Peter Oborne

Tony Blair has won in the Commons; now his fate is in the hands of the generals

Tony Blair has won in the Commons; now his fate is in the hands of the generals

issue 22 March 2003

For some reason Britain is always sunny on the outbreak of war. London basked under a heat-wave in August 1914 as Asquith almost casually condemned Britain to four years of slaughter. It was the same in September 1939. This week has seen a succession of cloudless spring days. I suppose there is always the remote hope that something will intervene, but it looks all but certain that bombs will be falling on Baghdad by the time these words are read.

It is a new kind of war, corresponding to the latest manifestation of American imperialism. Old-style US conservatives, like Henry Kissinger, were pessimists. They worked with the world as they found it, merely seeking to mould intractable materials as best they could to US interests. The new generation, like Donald Rumsfeld, take a more radical approach. This involves deciding what kind of world they would like, then creating it afresh. Rumsfeld and George Bush intend – as the US President’s ‘axis of evil’ speech made clear – that war in Iraq will be followed by an attack on North Korea, then Iran, then a pause for thought.

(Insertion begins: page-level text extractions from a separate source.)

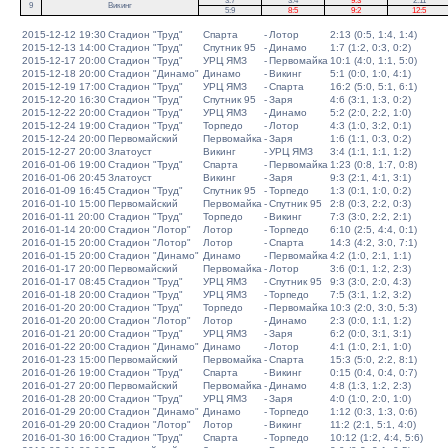
3:7
3:4
9:3
2:11
9
Викинг
5:9
8:5
9:2
12:5
2015-12-12 19:30
Стадион "Труд"
Спарта
-
Лотор
2:13 (0:5, 1:4, 1:4)
2015-12-13 14:00
Стадион "Труд"
Спутник 95
-
Динамо
1:7 (1:2, 0:3, 0:2)
2015-12-17 20:00
Стадион "Труд"
УРЦ ЯМЗ
-
Первомайка
10:1 (4:0, 1:1, 5:0)
2015-12-18 20:00
Стадион "Динамо"
Динамо
-
Викинг
5:1 (0:0, 1:0, 4:1)
2015-12-19 17:00
Стадион "Труд"
УРЦ ЯМЗ
-
Спарта
16:2 (5:0, 5:1, 6:1)
2015-12-20 16:30
Стадион "Труд"
Спутник 95
-
Заря
4:6 (3:1, 1:3, 0:2)
2015-12-22 20:00
Стадион "Труд"
УРЦ ЯМЗ
-
Динамо
5:2 (2:0, 2:2, 1:0)
2015-12-24 19:00
Стадион "Труд"
Торпедо
-
Лотор
4:3 (1:0, 3:2, 0:1)
2015-12-24 20:00
Первомайский
Первомайка
-
Заря
1:6 (1:1, 0:3, 0:2)
2015-12-27 20:00
Златоуст
Викинг
-
УРЦ ЯМЗ
3:4 (1:1, 1:1, 1:2)
2016-01-06 19:00
Стадион "Труд"
Спарта
-
Первомайка
1:23 (0:8, 1:7, 0:8)
2016-01-06 20:45
Златоуст
Викинг
-
Заря
9:3 (2:1, 4:1, 3:1)
2016-01-09 16:45
Стадион "Труд"
Спутник 95
-
Торпедо
1:3 (0:1, 1:0, 0:2)
2016-01-10 15:00
Первомайский
Первомайка
-
Спутник 95
2:8 (0:3, 2:2, 0:3)
2016-01-11 20:00
Стадион "Труд"
Торпедо
-
Викинг
7:3 (3:0, 2:2, 2:1)
2016-01-14 20:00
Стадион "Лотор"
Лотор
-
Торпедо
6:10 (2:5, 4:4, 0:1)
2016-01-15 20:00
Стадион "Лотор"
Лотор
-
Спарта
14:3 (4:2, 3:0, 7:1)
2016-01-15 20:00
Стадион "Динамо"
Динамо
-
Первомайка
4:2 (1:0, 2:1, 1:1)
2016-01-17 20:00
Первомайский
Первомайка
-
Лотор
3:6 (0:1, 1:2, 2:3)
2016-01-17 08:45
Стадион "Труд"
УРЦ ЯМЗ
-
Спутник 95
9:3 (3:0, 2:0, 4:3)
2016-01-18 20:00
Стадион "Труд"
УРЦ ЯМЗ
-
Торпедо
7:5 (3:1, 1:2, 3:2)
2016-01-20 20:00
Стадион "Труд"
Торпедо
-
Первомайка
10:3 (2:0, 3:0, 5:3)
2016-01-20 20:00
Стадион "Лотор"
Лотор
-
Динамо
2:3 (0:0, 1:1, 1:2)
2016-01-21 20:00
Стадион "Труд"
УРЦ ЯМЗ
-
Заря
6:2 (0:0, 3:1, 3:1)
2016-01-22 20:00
Стадион "Динамо"
Динамо
-
Лотор
4:1 (1:0, 2:1, 1:0)
2016-01-23 15:00
Первомайский
Первомайка
-
Спарта
15:3 (5:0, 2:2, 8:1)
2016-01-26 19:00
Стадион "Труд"
Спарта
-
Викинг
0:15 (0:4, 0:4, 0:7)
2016-01-27 20:00
Первомайский
Первомайка
-
Динамо
4:8 (1:3, 1:2, 2:3)
2016-01-28 20:00
Стадион "Труд"
УРЦ ЯМЗ
-
Заря
4:0 (1:0, 2:0, 1:0)
2016-01-29 20:00
Стадион "Динамо"
Динамо
-
Торпедо
1:12 (0:3, 1:3, 0:6)
2016-01-29 20:00
Стадион "Лотор"
Лотор
-
Викинг
11:2 (2:1, 5:1, 4:0)
2016-01-30 16:00
Стадион "Труд"
Спарта
-
Торпедо
10:12 (1:2, 4:4, 5:6)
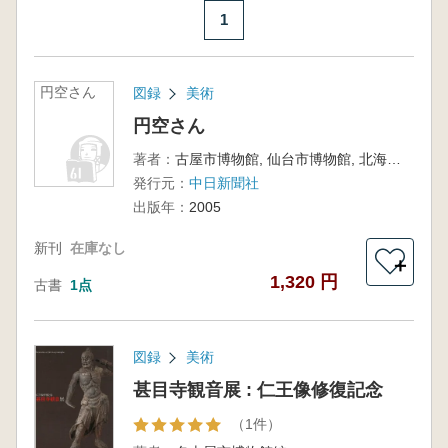
1
円空さん
図録
美術
円空さん
著者：
古屋市博物館, 仙台市博物館, 北海道立近代美術館企画編集
発行元：
中日新聞社
出版年：
2005
新刊
在庫なし
＋
1,320 円
古書
1点
図録
美術
甚目寺観音展 : 仁王像修復記念
（1件）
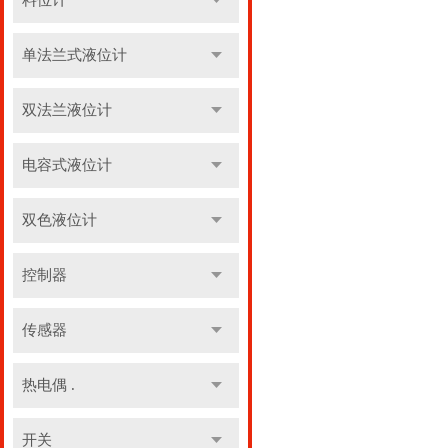
料位计
单法兰式液位计
双法兰液位计
电容式液位计
双色液位计
控制器
传感器
热电偶 .
开关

This new strategic doctrine has smashed, in an incredibly short space of time, the structures of the postwar era. Nato is broken. The only hope for the UN, supposing that the invasion of Iraq is successful, is to convert itself into an uncomplaining instrument of the United States. The new US policy, with its disregard for international institutions, shaky legality and ostentatious exercise of naked power, amounts to a transformation in the conduct of world affairs. That is why it is being resisted by, among others, the architects of the last Gulf war: George Bush Sr, Jim Baker, John Major, Douglas Hurd and virtually all the British foreign-policy establishment.

Paradoxically, this kind of wide-eyed, interventionist vision of US foreign policy, with its strong echoes of Woodrow Wilson and John F.